AUFGABEN:
• 1. Schreiben Sie den Textausschnitt über Roßwaag zwischen "Roßwaag wird in" und "noch weitreichender waren." einschließlich neu und ersetzen Sie dabei "Kunstschmied" durch "Goldschmied".
• 2. Was verlor Roßwaag laut dem Textausschnitt im Ersten Weltkrieg?
• 3. Setzen Sie bitte den Text über den Brunnenknaben Roßwaag nach seinem letzten Satz fort.

##### TEXTAUSSCHNITT

Den Auftrag, eine Statue für einen Trinkbrunnen vor der Kleinen Kirche zu gestalten, habe Taucher laut Sigrun direkt vom Herzog erhalten: "Damals gab es noch keine Trinkwasserversorgung wie heute." Solche Trinkbrunnen seien daher von großer Bedeutung für die Versorgung der Stadtbevölkerung gewesen.
Roßwaag wird in den Krieg eingezogen
Als junger Mann war es für Roßwaag ungewöhnlich, einen so präsenten Brunnen zu zieren. Im Laufe seines Lebens habe dies jedoch keine Rolle mehr gespielt, erklärt Sigrun, obwohl die Kunst den jungen Roßwaag stets begleitet habe. "Mein Vater war von Beruf Kunstschmied und Ziseleur – ein Beruf, der heute gar nicht mehr existiert."

Das Leben hatte den Brunnenknaben stark gezeichnet. "Er war ja im Ersten und im Zweiten Weltkrieg." Im Ersten Weltkrieg verlor der damals junge Mann sein Gehör, während die Folgen des Zweiten Weltkriegs für Roßwaag noch weitreichender waren.
Als der Zweite Weltkrieg ausbrach, war Roßwaag bereits verheiratet und hatte drei Töchter. Im Krieg wurde sein Bein schwer verletzt; eine Granate riss ihm das Wadenbein heraus. Sigrun erinnert sich an die schwierigen Zeiten: "Ich habe als kleines Kind nach dem Krieg täglich sein Bein verbunden."

##########
##### ZU PRÜFENDE DATEN

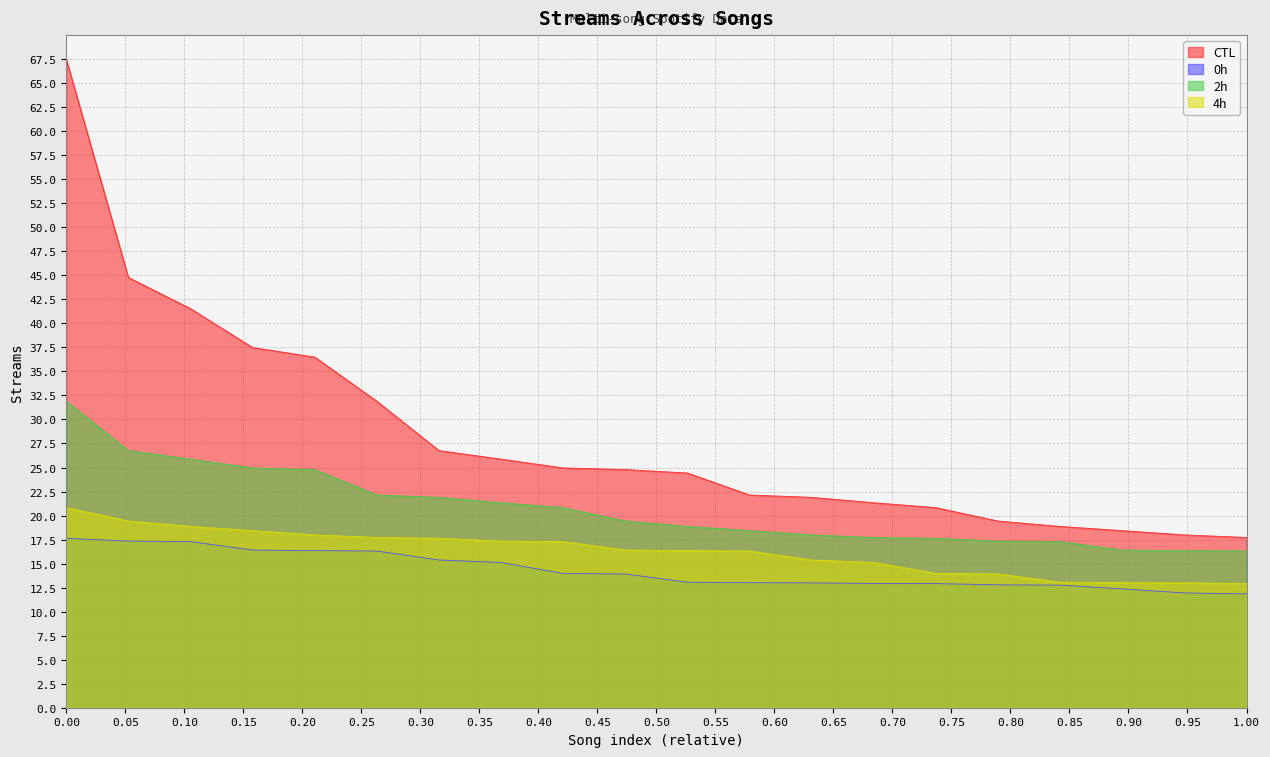

Reading left to right, what are all the values shown in this chart?

CTL: 67.5	44.8	41.5	37.5	36.5	31.9	26.8	25.9	25.0	24.8	24.4	22.1	21.9	21.3	20.8	19.4	18.9	18.4	18.0	17.7
0h: 17.6	17.3	17.3	16.4	16.4	16.3	15.4	15.1	14.0	13.9	13.1	13.0	13.0	12.9	12.9	12.8	12.8	12.4	11.9	11.8
2h: 31.9	26.8	25.9	25.0	24.8	22.1	21.9	21.3	20.8	19.4	18.9	18.4	18.0	17.7	17.6	17.3	17.3	16.4	16.4	16.3
4h: 20.8	19.4	18.9	18.4	18.0	17.7	17.6	17.3	17.3	16.4	16.4	16.3	15.4	15.1	14.0	13.9	13.1	13.0	13.0	12.9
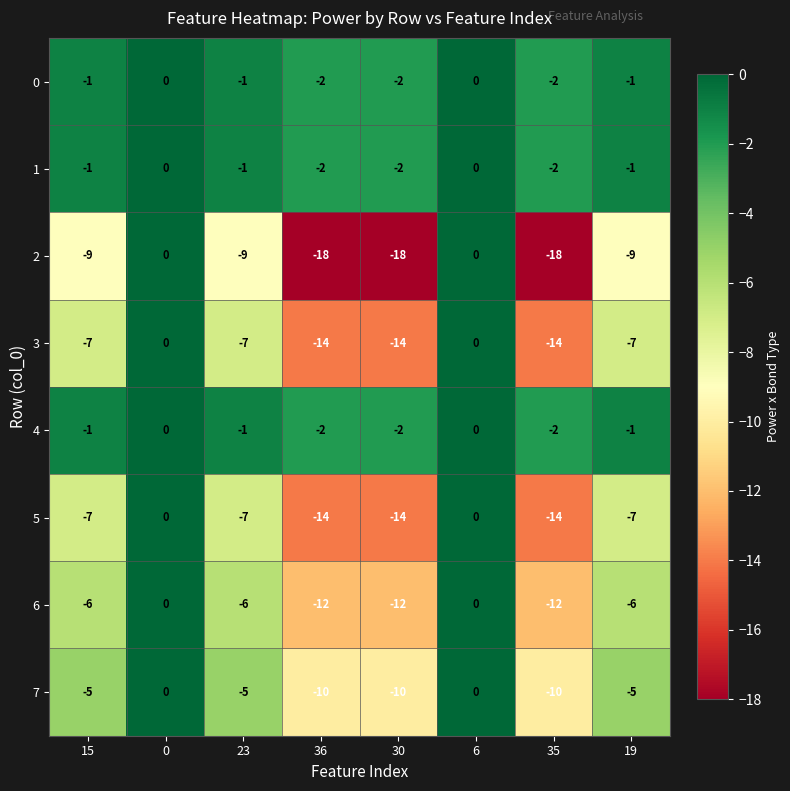

How many data points does each series have?

8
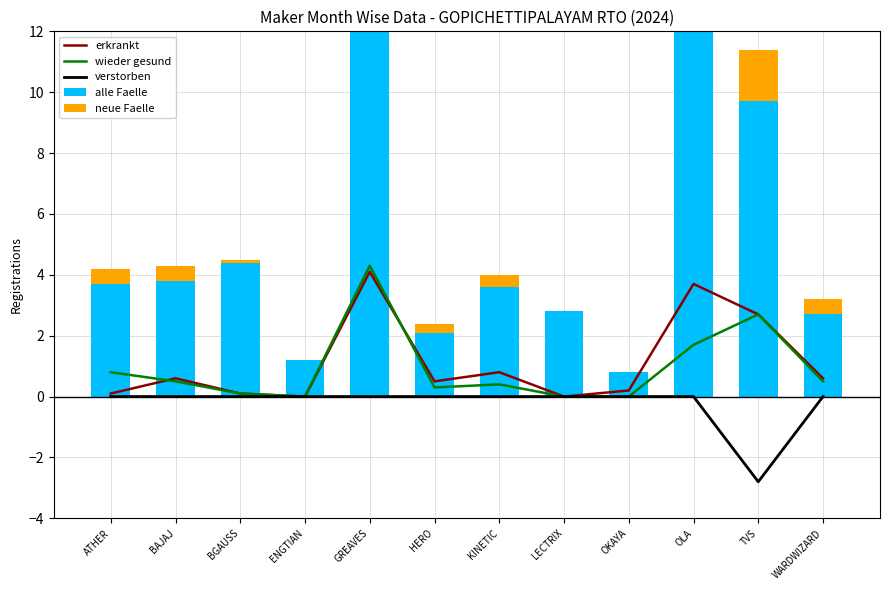

Rank the series by their maximum value, from lowest to highest.

verstorben, erkrankt, wieder gesund, neue Faelle, alle Faelle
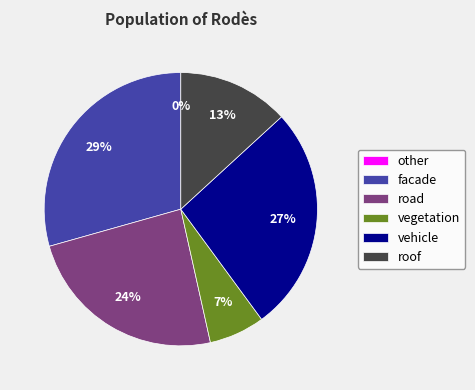

True or false: other accounts for 1% of the total.

False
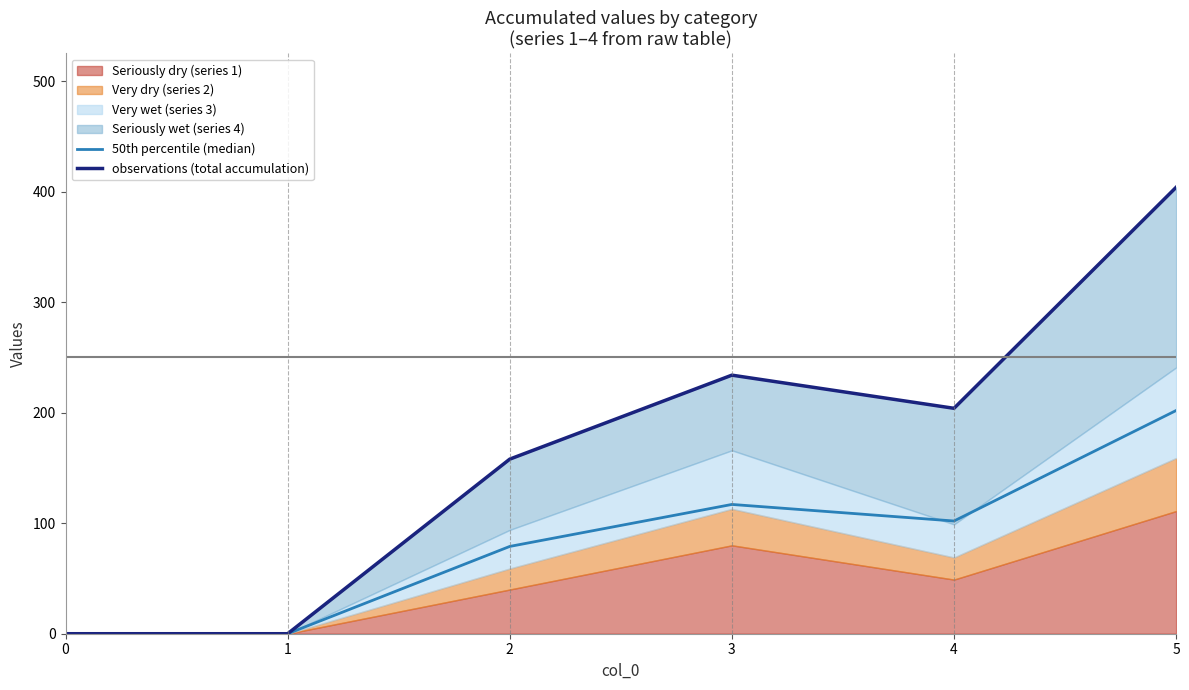

Between 3 and 5, which series saw the biggest shift?

observations (total accumulation)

##########

LÖSUNGEN:
• 1.
Roßwaag wird in den Krieg eingezogen
Als junger Mann war es für Roßwaag ungewöhnlich, einen so präsenten Brunnen zu zieren. Im Laufe seines Lebens habe dies jedoch keine Rolle mehr gespielt, erklärt Sigrun, obwohl die Kunst den jungen Roßwaag stets begleitet habe. "Mein Vater war von Beruf Goldschmied und Ziseleur – ein Beruf, der heute gar nicht mehr existiert."

Das Leben hatte den Brunnenknaben stark gezeichnet. "Er war ja im Ersten und im Zweiten Weltkrieg." Im Ersten Weltkrieg verlor der damals junge Mann sein Gehör, während die Folgen des Zweiten Weltkriegs für Roßwaag noch weitreichender waren.

• 2. Sein Gehör.

• 3.
Roßwaag baute im zerbombten Karlsruhe ein Haus für die ganze Familie
"Mein Vater war durch den Krieg stark gezeichnet und geschädigt. Doch er vollbrachte wirklich Unmögliches. Nach dem Krieg baute er mit seinen drei Töchtern in der Erzbergerstraße ein zweieinhalbstöckiges Haus." Die Mädchen hoben die gesamte Baugrube von Hand aus, mit Pickel und Schaufeln. Das Erdreich transportierten sie mit einem Schubkarren über Dielen, während ihr Vater das Haus errichtete.

An der Stelle, wo heute die amerikanischen Bauten der Besatzungsmächte stehen, befand sich ein Bahnwärterhaus aus Backsteinen, das zerbombt worden war. Sigruns Vater kaufte das Bahnwärterhaus der Stadt Karlsruhe ab, riss die Backsteine ein und brachte sie mit seinem Fahrradanhänger auf den Bauplatz. Dort saßen die drei Töchter mit Hämmern und putzten die Backsteine, während ihr Vater sie verbaute.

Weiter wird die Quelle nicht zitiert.